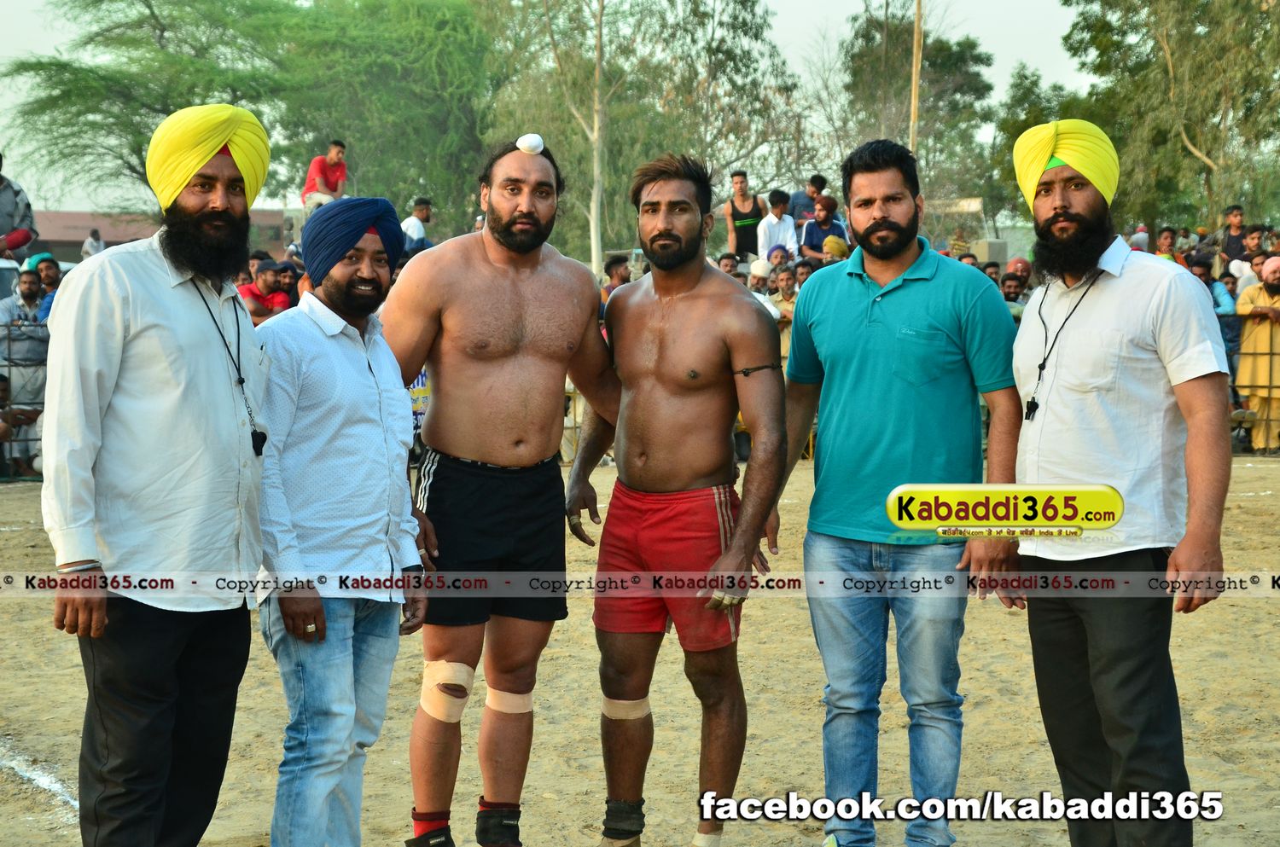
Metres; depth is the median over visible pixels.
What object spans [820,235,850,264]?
...
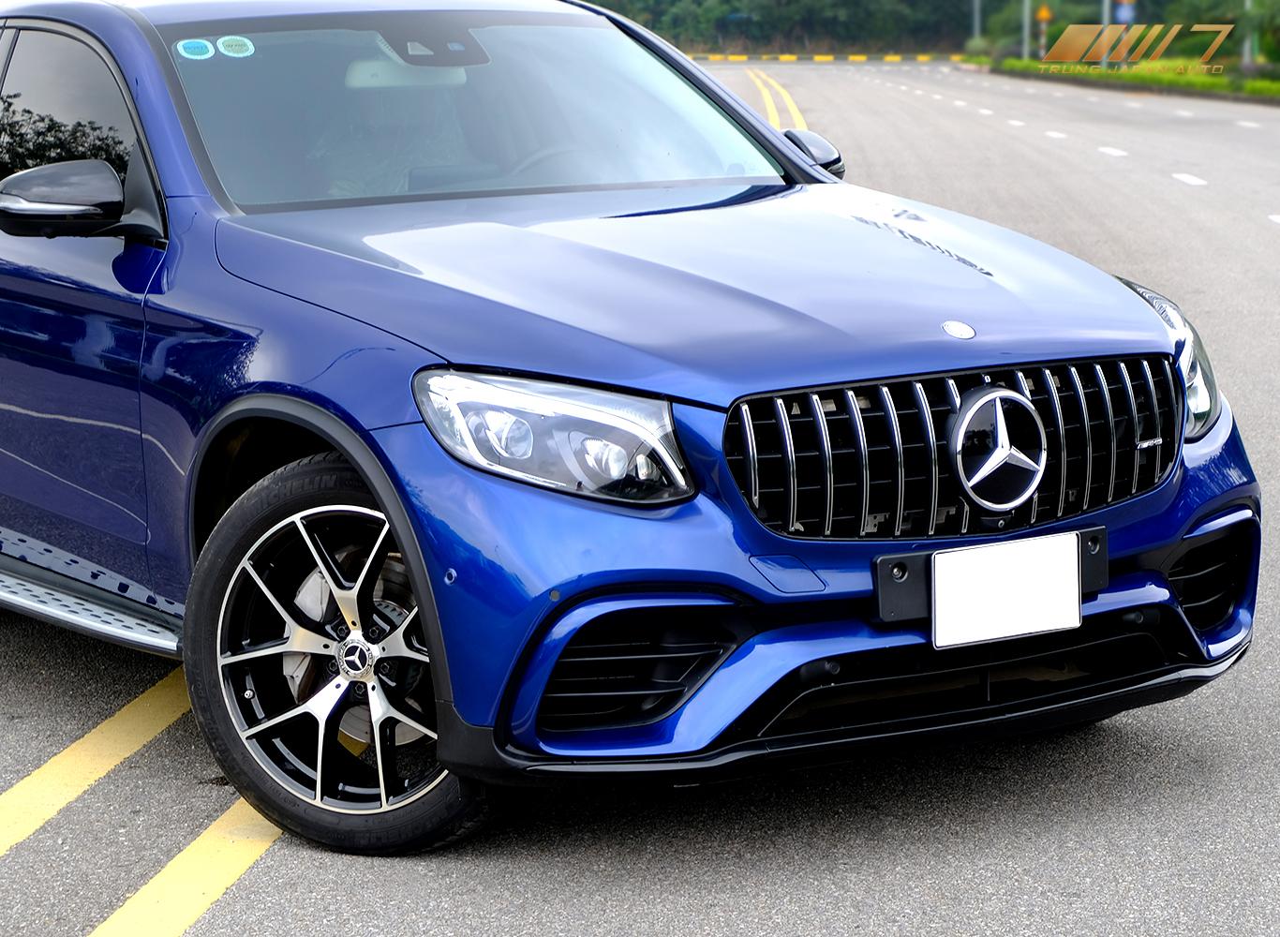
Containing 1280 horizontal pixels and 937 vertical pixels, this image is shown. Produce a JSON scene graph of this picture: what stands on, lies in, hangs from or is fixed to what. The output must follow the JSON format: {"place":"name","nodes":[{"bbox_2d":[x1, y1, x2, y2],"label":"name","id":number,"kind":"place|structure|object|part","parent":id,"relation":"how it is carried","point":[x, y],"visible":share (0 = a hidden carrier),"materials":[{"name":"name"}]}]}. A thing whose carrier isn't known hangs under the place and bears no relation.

Task requirements: State how many lines above contain the string "visible", with no other words.

Reply to the exercise: 2